## Data for processing:

------------------------------------

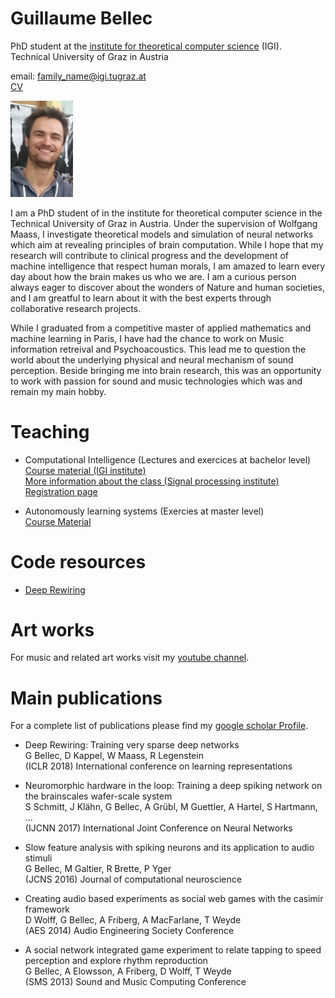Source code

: # Guillaume Bellec
PhD student at the [institute for theoretical computer science](https://www.tugraz.at/institute/igi/home/) (IGI).  
Technical University of Graz in Austria

email: family_name@igi.tugraz.at  
[CV](https://github.com/guillaumeBellec/guillaumeBellec.github.io/blob/master/cv-guillaume-bellec%20(1).pdf)

<img src="image_moi.jpg" alt="Photo" width="100px" />

  I am a PhD student of in the institute for theoretical computer science in the Technical University of Graz in Austria. Under the supervision of Wolfgang Maass, I investigate theoretical models and simulation of neural networks which aim at revealing principles of brain computation. While I hope that my research will contribute to clinical progress and the development of machine intelligence that respect human morals, I am amazed to learn every day about how the brain makes us who we are. I am a curious person always eager to discover about the wonders of Nature and human societies, and I am greatful to learn about it with the best experts through collaborative research projects.

  While I graduated from a competitive master of applied mathematics and machine learning in Paris, I have had the chance to work on Music information retreival and Psychoacoustics. This lead me to question the world about the underlying physical and neural mechanism of sound perception. Beside bringing me into brain research, this was an opportunity to work with passion for sound and music technologies which was and remain my main hobby.


# Teaching

- Computational Intelligence (Lectures and exercices at bachelor level)  
[Course material (IGI institute)](https://courses-igi.tugraz.at/courses/8)  
[More information about the class (Signal processing institute)](https://www.spsc.tugraz.at/courses/computational-intelligence)  
[Registration page](https://online.tugraz.at/tug_online/wbLv.wbShowLVDetail?pStpSpNr=203426&pSpracheNr=2)

- Autonomously learning systems (Exercies at master level)  
[Course Material](https://courses-igi.tugraz.at/courses/6)


# Code resources
- [Deep Rewiring](https://github.com/guillaumeBellec/deep_rewiring)

# Art works
For music and related art works visit my [youtube channel](http://www.youtube.com/user/Adrienavets).

# Main publications
For a complete list of publications please find my [google scholar Profile](https://scholar.google.fr/citations?user=fSXUVvAAAAAJ&hl=fr).

- Deep Rewiring: Training very sparse deep networks  
G Bellec, D Kappel, W Maass, R Legenstein  
(ICLR 2018) International conference on learning representations  

- Neuromorphic hardware in the loop: Training a deep spiking network on the brainscales wafer-scale system  
S Schmitt, J Klähn, G Bellec, A Grübl, M Guettler, A Hartel, S Hartmann, ...  
(IJCNN 2017) International Joint Conference on Neural Networks

- Slow feature analysis with spiking neurons and its application to audio stimuli  
G Bellec, M Galtier, R Brette, P Yger  
(JCNS 2016) Journal of computational neuroscience

- Creating audio based experiments as social web games with the casimir framework  
D Wolff, G Bellec, A Friberg, A MacFarlane, T Weyde  
(AES 2014) Audio Engineering Society Conference

- A social network integrated game experiment to relate tapping to speed perception and explore rhythm reproduction  
G Bellec, A Elowsson, A Friberg, D Wolff, T Weyde  
(SMS 2013) Sound and Music Computing Conference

------------------------------------

## Problem to work on:
Where an entry contains an image, skip the image; repeat everything else exactly.

## The answer:
Source code

: # Guillaume Bellec
PhD student at the [institute for theoretical computer science](https://www.tugraz.at/institute/igi/home/) (IGI).  
Technical University of Graz in Austria

email: family_name@igi.tugraz.at  
[CV](https://github.com/guillaumeBellec/guillaumeBellec.github.io/blob/master/cv-guillaume-bellec%20(1).pdf)

<img src="image_moi.jpg" alt="Photo" width="100px" />

  I am a PhD student of in the institute for theoretical computer science in the Technical University of Graz in Austria. Under the supervision of Wolfgang Maass, I investigate theoretical models and simulation of neural networks which aim at revealing principles of brain computation. While I hope that my research will contribute to clinical progress and the development of machine intelligence that respect human morals, I am amazed to learn every day about how the brain makes us who we are. I am a curious person always eager to discover about the wonders of Nature and human societies, and I am greatful to learn about it with the best experts through collaborative research projects.

  While I graduated from a competitive master of applied mathematics and machine learning in Paris, I have had the chance to work on Music information retreival and Psychoacoustics. This lead me to question the world about the underlying physical and neural mechanism of sound perception. Beside bringing me into brain research, this was an opportunity to work with passion for sound and music technologies which was and remain my main hobby.


# Teaching

- Computational Intelligence (Lectures and exercices at bachelor level)  
[Course material (IGI institute)](https://courses-igi.tugraz.at/courses/8)  
[More information about the class (Signal processing institute)](https://www.spsc.tugraz.at/courses/computational-intelligence)  
[Registration page](https://online.tugraz.at/tug_online/wbLv.wbShowLVDetail?pStpSpNr=203426&pSpracheNr=2)

- Autonomously learning systems (Exercies at master level)  
[Course Material](https://courses-igi.tugraz.at/courses/6)


# Code resources
- [Deep Rewiring](https://github.com/guillaumeBellec/deep_rewiring)

# Art works
For music and related art works visit my [youtube channel](http://www.youtube.com/user/Adrienavets).

# Main publications
For a complete list of publications please find my [google scholar Profile](https://scholar.google.fr/citations?user=fSXUVvAAAAAJ&hl=fr).

- Deep Rewiring: Training very sparse deep networks  
G Bellec, D Kappel, W Maass, R Legenstein  
(ICLR 2018) International conference on learning representations  

- Neuromorphic hardware in the loop: Training a deep spiking network on the brainscales wafer-scale system  
S Schmitt, J Klähn, G Bellec, A Grübl, M Guettler, A Hartel, S Hartmann, ...  
(IJCNN 2017) International Joint Conference on Neural Networks

- Slow feature analysis with spiking neurons and its application to audio stimuli  
G Bellec, M Galtier, R Brette, P Yger  
(JCNS 2016) Journal of computational neuroscience

- Creating audio based experiments as social web games with the casimir framework  
D Wolff, G Bellec, A Friberg, A MacFarlane, T Weyde  
(AES 2014) Audio Engineering Society Conference

- A social network integrated game experiment to relate tapping to speed perception and explore rhythm reproduction  
G Bellec, A Elowsson, A Friberg, D Wolff, T Weyde  
(SMS 2013) Sound and Music Computing Conference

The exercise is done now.